%%

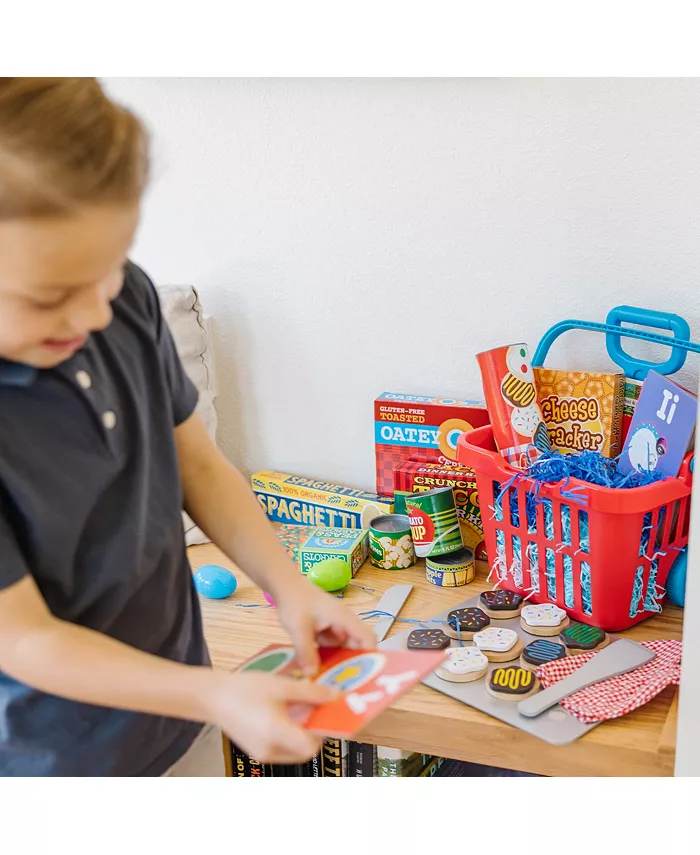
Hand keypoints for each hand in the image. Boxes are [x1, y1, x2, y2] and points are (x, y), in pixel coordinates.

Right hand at [209, 670, 337, 763]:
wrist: (213, 697)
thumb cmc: (243, 689)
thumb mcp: (280, 685)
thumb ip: (310, 692)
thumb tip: (335, 696)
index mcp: (275, 733)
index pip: (311, 745)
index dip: (325, 732)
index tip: (333, 716)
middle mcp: (270, 749)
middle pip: (305, 750)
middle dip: (316, 732)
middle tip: (321, 710)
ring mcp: (263, 753)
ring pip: (295, 750)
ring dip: (305, 734)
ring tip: (305, 710)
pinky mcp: (258, 751)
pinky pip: (283, 748)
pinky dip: (291, 735)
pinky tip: (289, 715)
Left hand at [274, 576, 375, 675]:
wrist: (283, 585)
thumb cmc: (295, 601)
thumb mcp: (299, 629)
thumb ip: (306, 653)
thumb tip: (312, 675)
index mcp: (343, 618)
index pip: (367, 637)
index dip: (370, 655)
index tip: (366, 674)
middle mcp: (342, 622)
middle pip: (356, 645)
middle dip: (351, 663)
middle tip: (344, 683)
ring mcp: (333, 625)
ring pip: (341, 647)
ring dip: (336, 660)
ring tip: (328, 679)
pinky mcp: (324, 628)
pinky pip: (330, 645)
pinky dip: (325, 655)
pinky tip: (315, 667)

%%

**Problem description**. Given the data above, transcribe exactly the lines from the one containing "index pip: (367, 637)" down to the one containing "pinky mcp: (324, 628)", and no others.

**Output for this exercise**.
index pip: (367, 637)
index dip: (370, 655)
index tip: (366, 674)
middle mcp: (342, 622)
middle pip: (356, 645)
middle dip: (351, 663)
middle tip: (344, 683)
ring mcp: (333, 625)
ring pip: (341, 647)
ring dip: (336, 660)
ring tip: (328, 679)
pinky mcp: (324, 628)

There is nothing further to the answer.